### Page extract
------------------------------
Sierra Leone Telegraph: 25 August 2015
Sierra Leone celebrated an important milestone yesterday, Monday, 24 August 2015.
According to WHO report, for the first time in more than a year, no one in the country is being treated for Ebola virus disease and no confirmed new cases have been found in the past 17 days.
Surrounded by singing, dancing and clapping by health-care workers, Adama Sankoh – a palm oil trader – the last known Ebola patent in Sierra Leone, was released from the Makeni Ebola treatment unit.
In the ceremony held to mark the final Ebola case, the President of Sierra Leone, Ernest Bai Koroma, described Madame Sankoh’s release as “the beginning of the end of Ebola.”
“Ebola nor don yaet” (Ebola is not yet finished) the President told Madame Sankoh as he handed her a certificate confirming that she was now negative for Ebola virus. (Photo: President Koroma practicing what he preaches during the height of the crisis last year).
President Koroma told Madame Sankoh to remind her friends and family to call the Ebola hotline immediately, if anyone in their community develops symptoms of Ebola or dies at home.
Madame Sankoh told the gathering of health-care workers, Ebola survivors, leaders of national and district Ebola response teams and representatives of the agencies working to fight Ebola, that she had learned about the disease the hard way.
Now, she said, she knows that safe burial and thorough handwashing is essential for protecting against Ebola virus disease.
While the mood was celebratory, President Koroma reminded the gathering that Ebola transmission would not be considered ended in Sierra Leone “until the WHO declares we have gone 42 days with no case.” The 42-day period begins on Tuesday, 25 August.
Even then, said President Koroma, Ebola could not be considered over until every country in the ‘sub-region’ made up of Guinea, Liberia and Sierra Leone had gone 42 days with no case after the last confirmed case had been discharged from treatment or, if they had died, safely buried.
Dr Anders Nordström, WHO Representative in Sierra Leone said “This is an important milestone for Sierra Leone. But the hard work that got Sierra Leone to this point has to continue.”
“Surveillance, searching for cases, notifying any deaths in the community, testing anyone with Ebola symptoms, all must continue intensively. And the community involvement that has led us to this point must continue as well.”
In another development, Sierra Leone’s ministry of health has announced that the Guinean Ebola Ring Vaccine Trial has been extended to Sierra Leone, as a move to stop cross-border transmissions.
Photo: Chief Medical Officer, Dr. Brima Kargbo in group with the Vaccine Trial Team and participants.
Addressing participants in the opening ceremony of the training session at the Brookfields Hotel Conference Hall in Freetown, the WHO Ebola Technical Coordinator in Sierra Leone, Dr. Margaret Lamumu said prior to the extension of the vaccine to Sierra Leone the Ministry of Health and Sanitation and WHO Joint Team visited five sites to discuss the results of the Guinea vaccine study.
Training of Sierra Leonean doctors and nurses in the use of the vaccine will be carried out by experts from the UK.
------------------------------
### Data
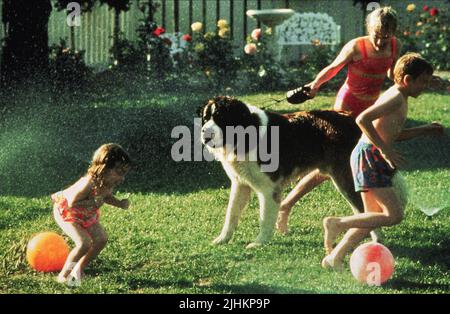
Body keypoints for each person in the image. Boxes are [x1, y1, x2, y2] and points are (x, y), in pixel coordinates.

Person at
------------------------------
### Exercises
- 1) Write out the stretch of the Ebola article from "In the ceremony" through "crisis last year).".
- 2) According to the Ebola article, from which treatment unit was Adama Sankoh released?
The data above is separate from the Ebola article.

### Answers for the tasks
- 1)
In the ceremony held to mark the final Ebola case, the President of Sierra Leone, Ernest Bai Koroma, described Madame Sankoh’s release as “the beginning of the end of Ebola.”
“Ebola nor don yaet” (Ebola is not yet finished) the President told Madame Sankoh as he handed her a certificate confirming that she was now negative for Ebola virus. (Photo: President Koroma practicing what he preaches during the height of the crisis last year).

- 2) The Makeni Ebola treatment unit.